Richard Morgan

Personal information
- Full name: Richard Glen Morgan
- Born: 24 June 1972 (age 54) Wellington, New Zealand
- Batting: Right-handed
- Bowling: Left-arm medium
- Relations: Harry Morgan (father)

Domestic team information
- 1993/94: Northern Districts
- 1998/99–2002/03: Auckland

Career statistics
| Competition | First-class | List A |
| Matches | 9 | 21 |
| Runs scored | 161 | 181 |
| Batting average | 14.63 | 16.45 |
| 100s/50s | 0/0 | 0/0 |
| Top score | 27* | 44 |
| Balls bowled | 1,704 | 924 |
| Wickets | 29 | 16 |
| Bowling average | 26.65 | 41.68 |
| 5 wickets in innings | 2 | 0 |
| 10 wickets in match | 0 | 0 |
| Best bowling | 5/44 | 3/31 |
| Catches/stumpings | 3/– | 4/– |
- Source: Cricinfo, 15 September 2018

= Richard Morgan (cricketer) =

New Zealand cricketer (born 1972)

Richard Glen Morgan (born 24 July 1972 in Wellington) is a former New Zealand cricketer who played first-class cricket for Auckland and Northern Districts from 1993 to 2002. His father, Harry Morgan, played for Wellington from 1963 to 1978.

Richard Morgan was a left-arm medium-pace bowler and right-handed tail-end batsman. His best bowling figures were 5 for 44, for Auckland against Northern Districts in 2000–01. He retired after the 2002–03 season.

##############################

Work order: Rewrite the Richard Morgan profile from "Personal information" up to and including "Harry Morgan (father)", swapping "Left-arm medium" for "Right-arm off-spin".

Data excerpts:
##############################

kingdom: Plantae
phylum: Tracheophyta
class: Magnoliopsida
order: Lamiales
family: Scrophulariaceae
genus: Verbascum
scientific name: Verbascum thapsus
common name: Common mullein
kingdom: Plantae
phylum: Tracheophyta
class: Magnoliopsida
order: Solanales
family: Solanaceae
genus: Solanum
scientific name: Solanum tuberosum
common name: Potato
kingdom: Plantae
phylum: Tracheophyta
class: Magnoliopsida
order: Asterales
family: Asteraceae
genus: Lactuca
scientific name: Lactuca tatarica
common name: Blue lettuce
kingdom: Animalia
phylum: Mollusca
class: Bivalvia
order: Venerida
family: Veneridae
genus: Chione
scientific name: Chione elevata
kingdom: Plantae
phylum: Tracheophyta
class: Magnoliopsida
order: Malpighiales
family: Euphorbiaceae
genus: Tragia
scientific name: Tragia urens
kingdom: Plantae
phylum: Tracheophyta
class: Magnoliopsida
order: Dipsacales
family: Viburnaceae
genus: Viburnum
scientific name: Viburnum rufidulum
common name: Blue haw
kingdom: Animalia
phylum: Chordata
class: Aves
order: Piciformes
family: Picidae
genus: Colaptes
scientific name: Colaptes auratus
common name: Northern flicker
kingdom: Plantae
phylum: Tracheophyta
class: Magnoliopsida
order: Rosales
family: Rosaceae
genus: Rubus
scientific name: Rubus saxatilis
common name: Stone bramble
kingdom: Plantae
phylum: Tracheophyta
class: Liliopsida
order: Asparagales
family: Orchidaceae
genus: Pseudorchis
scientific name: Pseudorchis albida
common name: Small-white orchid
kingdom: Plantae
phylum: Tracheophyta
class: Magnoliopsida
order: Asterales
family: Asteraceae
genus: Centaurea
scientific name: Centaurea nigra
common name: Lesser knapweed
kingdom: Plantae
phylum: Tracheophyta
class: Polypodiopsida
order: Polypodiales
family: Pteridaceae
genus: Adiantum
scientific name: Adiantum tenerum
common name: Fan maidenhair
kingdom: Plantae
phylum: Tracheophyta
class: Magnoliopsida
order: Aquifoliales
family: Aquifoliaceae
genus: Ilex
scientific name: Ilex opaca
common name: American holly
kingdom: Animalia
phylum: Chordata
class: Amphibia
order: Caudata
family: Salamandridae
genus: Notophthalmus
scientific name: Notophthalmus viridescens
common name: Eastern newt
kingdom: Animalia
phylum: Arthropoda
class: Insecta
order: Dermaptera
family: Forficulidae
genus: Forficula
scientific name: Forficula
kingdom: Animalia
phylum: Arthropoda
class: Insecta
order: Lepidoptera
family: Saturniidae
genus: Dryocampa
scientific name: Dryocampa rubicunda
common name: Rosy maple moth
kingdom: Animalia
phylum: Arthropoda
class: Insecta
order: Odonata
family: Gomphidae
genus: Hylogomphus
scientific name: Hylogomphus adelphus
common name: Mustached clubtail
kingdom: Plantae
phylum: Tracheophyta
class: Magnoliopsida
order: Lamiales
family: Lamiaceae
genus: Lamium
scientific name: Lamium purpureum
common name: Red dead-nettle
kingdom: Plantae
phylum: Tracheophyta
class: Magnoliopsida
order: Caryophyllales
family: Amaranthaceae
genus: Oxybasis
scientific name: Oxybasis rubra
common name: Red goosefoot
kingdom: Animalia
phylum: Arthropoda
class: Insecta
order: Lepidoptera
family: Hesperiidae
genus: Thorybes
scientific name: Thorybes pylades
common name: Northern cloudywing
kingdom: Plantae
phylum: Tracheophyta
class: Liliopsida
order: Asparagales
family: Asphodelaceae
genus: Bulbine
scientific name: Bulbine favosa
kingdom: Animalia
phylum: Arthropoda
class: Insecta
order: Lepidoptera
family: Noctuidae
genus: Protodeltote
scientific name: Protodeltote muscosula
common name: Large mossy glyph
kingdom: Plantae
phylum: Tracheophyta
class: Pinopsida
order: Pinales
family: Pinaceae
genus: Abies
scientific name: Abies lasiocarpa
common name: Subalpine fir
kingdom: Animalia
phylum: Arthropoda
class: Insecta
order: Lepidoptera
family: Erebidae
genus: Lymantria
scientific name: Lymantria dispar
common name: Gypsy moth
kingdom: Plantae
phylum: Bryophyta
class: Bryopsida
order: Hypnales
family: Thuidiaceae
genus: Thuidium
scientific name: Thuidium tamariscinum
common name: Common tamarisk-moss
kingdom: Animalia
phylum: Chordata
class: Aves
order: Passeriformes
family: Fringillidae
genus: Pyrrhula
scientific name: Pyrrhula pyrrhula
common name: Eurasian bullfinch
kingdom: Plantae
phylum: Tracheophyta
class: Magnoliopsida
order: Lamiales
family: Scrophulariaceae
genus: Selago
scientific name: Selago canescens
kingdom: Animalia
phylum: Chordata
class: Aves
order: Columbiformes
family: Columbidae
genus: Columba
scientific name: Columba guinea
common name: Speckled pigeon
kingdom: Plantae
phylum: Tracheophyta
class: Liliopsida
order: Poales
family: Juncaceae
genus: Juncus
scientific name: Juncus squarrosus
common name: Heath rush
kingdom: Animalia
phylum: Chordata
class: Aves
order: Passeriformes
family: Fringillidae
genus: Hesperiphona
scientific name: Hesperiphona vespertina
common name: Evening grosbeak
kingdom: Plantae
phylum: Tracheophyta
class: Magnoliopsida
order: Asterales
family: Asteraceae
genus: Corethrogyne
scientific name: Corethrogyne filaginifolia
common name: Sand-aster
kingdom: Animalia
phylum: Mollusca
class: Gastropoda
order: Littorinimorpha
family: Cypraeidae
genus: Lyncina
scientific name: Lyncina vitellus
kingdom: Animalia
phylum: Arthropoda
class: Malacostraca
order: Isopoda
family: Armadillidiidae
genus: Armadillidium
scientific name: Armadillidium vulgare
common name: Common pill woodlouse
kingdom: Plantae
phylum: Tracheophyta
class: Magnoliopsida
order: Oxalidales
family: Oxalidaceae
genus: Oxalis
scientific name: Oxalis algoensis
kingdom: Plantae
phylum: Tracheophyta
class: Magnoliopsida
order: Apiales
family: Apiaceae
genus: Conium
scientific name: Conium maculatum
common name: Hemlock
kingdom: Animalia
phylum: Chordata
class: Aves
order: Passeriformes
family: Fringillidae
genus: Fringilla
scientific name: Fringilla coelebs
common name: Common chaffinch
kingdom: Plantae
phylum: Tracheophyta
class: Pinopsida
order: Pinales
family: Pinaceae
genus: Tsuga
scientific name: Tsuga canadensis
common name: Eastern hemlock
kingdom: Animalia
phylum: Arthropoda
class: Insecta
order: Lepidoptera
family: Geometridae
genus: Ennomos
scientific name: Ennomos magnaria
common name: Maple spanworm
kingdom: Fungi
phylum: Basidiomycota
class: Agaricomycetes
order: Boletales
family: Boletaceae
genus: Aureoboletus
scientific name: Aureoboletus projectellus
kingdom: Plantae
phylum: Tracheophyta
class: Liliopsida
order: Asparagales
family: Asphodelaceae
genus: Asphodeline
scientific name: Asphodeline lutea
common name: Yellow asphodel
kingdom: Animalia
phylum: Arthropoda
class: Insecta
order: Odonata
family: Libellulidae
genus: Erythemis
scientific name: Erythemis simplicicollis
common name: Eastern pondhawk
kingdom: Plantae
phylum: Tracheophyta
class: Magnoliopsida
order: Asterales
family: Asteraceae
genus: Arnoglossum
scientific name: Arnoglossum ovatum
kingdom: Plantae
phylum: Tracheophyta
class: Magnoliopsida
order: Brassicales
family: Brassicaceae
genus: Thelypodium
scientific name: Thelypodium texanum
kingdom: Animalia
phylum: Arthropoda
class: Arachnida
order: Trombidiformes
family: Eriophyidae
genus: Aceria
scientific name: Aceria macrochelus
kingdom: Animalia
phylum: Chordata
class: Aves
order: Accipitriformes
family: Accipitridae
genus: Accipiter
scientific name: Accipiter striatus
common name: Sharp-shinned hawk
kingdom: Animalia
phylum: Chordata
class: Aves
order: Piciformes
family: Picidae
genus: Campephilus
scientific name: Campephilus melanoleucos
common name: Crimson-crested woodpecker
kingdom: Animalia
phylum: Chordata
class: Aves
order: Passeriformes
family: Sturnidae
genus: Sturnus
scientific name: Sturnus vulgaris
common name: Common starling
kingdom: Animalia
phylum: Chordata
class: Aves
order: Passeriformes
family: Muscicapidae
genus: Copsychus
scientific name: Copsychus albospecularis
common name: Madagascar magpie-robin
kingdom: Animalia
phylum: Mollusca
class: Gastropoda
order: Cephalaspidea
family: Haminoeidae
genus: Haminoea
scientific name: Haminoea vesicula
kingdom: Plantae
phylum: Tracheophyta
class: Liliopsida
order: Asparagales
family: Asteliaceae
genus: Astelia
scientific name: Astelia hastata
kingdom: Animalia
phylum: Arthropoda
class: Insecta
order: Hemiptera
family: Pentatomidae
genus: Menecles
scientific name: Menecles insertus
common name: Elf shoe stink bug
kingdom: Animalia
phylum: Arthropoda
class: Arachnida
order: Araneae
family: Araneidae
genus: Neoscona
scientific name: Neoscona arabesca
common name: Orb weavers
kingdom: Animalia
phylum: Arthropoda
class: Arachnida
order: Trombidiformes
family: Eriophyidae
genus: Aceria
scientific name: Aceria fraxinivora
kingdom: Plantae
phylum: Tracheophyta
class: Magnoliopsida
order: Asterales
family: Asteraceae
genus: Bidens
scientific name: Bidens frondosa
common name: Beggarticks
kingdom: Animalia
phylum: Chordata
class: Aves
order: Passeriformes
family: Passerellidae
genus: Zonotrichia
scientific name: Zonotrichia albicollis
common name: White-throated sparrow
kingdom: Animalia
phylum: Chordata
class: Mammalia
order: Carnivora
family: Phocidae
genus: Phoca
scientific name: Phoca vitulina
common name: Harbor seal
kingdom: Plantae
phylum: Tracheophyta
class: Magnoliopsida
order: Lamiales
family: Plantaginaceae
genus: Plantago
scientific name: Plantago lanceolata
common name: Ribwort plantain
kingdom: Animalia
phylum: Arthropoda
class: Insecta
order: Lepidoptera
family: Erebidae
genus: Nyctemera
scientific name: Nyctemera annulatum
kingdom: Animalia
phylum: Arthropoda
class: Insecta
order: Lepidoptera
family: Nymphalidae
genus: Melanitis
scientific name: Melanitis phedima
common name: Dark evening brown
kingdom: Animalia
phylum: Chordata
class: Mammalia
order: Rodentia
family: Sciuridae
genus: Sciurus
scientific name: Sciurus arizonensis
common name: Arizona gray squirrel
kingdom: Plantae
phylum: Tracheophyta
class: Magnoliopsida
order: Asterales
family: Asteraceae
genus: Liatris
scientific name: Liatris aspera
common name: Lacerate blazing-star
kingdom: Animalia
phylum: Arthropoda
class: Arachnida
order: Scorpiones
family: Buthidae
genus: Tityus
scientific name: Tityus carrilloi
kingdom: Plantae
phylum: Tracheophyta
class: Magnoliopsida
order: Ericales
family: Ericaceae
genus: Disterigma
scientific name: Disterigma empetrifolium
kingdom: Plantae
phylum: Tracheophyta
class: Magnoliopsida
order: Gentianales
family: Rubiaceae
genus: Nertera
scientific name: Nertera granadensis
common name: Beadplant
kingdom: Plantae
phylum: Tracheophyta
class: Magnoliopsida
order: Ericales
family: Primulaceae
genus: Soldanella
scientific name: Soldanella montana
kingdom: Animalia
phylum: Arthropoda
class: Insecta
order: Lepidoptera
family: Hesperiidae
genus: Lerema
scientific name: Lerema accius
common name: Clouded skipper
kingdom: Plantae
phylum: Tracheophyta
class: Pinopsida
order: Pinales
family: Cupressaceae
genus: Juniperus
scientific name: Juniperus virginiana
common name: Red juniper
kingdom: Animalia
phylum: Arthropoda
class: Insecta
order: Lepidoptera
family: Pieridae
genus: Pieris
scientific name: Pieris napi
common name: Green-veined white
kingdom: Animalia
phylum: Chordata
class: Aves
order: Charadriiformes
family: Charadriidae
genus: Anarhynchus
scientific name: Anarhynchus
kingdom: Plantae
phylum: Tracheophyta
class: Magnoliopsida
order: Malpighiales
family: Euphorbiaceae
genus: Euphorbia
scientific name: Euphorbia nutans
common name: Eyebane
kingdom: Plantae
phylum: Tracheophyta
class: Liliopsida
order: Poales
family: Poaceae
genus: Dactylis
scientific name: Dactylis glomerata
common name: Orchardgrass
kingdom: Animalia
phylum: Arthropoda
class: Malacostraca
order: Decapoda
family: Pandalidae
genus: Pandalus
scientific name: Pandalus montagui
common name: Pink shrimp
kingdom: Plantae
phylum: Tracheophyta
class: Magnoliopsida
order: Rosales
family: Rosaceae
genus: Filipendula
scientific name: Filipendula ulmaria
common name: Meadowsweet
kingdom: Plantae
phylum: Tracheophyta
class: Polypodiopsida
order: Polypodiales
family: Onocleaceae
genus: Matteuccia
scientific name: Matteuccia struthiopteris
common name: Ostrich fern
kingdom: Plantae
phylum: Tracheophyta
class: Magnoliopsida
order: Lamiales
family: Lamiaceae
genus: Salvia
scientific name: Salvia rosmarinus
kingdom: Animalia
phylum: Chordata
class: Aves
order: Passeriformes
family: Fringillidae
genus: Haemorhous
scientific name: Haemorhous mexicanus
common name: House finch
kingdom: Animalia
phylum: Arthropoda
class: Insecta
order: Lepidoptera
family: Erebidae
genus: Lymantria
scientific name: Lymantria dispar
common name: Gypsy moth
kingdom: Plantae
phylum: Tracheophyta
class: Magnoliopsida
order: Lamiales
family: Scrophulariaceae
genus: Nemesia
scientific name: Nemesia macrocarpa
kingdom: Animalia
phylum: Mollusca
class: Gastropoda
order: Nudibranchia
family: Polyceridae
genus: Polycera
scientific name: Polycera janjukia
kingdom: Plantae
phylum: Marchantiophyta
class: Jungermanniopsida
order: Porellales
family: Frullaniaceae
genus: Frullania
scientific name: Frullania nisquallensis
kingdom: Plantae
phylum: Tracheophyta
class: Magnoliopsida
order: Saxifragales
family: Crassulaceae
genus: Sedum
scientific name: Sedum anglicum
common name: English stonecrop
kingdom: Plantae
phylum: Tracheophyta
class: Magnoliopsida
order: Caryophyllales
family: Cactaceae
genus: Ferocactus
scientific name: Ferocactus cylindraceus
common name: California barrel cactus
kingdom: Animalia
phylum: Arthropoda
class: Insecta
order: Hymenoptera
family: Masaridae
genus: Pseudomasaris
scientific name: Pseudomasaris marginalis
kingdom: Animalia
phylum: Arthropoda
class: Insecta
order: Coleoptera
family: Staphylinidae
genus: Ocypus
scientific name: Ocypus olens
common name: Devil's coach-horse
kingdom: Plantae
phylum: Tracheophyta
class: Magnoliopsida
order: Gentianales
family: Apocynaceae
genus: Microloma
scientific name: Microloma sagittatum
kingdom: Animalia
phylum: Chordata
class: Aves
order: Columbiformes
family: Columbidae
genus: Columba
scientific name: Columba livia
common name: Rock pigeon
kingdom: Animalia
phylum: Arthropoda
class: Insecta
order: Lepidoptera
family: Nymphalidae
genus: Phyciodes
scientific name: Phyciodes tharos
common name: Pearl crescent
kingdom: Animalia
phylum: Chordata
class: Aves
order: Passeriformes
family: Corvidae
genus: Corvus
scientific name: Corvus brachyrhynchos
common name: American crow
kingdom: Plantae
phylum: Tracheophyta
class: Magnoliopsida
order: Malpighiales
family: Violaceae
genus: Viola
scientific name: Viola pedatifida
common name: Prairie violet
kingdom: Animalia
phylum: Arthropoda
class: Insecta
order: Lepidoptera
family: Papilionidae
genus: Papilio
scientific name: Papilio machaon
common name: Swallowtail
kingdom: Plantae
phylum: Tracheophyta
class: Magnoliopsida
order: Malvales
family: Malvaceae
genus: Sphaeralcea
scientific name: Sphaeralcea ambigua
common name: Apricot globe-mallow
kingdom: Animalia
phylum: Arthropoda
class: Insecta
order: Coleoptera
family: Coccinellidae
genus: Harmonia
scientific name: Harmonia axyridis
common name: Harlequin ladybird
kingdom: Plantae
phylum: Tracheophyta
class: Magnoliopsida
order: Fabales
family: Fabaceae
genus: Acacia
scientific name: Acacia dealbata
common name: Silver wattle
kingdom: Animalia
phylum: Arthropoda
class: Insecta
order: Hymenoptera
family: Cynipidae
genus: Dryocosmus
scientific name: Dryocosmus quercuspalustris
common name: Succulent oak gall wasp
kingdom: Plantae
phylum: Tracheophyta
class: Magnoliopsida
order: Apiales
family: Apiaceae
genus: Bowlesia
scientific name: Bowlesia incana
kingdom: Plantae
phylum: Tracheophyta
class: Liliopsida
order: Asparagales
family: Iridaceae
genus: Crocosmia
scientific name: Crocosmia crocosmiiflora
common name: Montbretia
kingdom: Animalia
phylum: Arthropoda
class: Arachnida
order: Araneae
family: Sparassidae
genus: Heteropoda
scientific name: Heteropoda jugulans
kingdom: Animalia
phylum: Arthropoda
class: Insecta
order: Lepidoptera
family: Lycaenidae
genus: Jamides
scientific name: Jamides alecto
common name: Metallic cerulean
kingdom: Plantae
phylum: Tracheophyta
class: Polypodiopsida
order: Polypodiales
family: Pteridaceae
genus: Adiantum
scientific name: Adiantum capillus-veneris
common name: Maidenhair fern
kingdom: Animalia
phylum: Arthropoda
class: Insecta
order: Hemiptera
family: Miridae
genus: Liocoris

##############################

Answer box:
Personal information
- Full name: Richard Glen Morgan
- Born: 24 June 1972 (age 54) Wellington, New Zealand
- Batting: Right-handed
- Bowling: Right-arm off-spin
- Relations: Harry Morgan (father)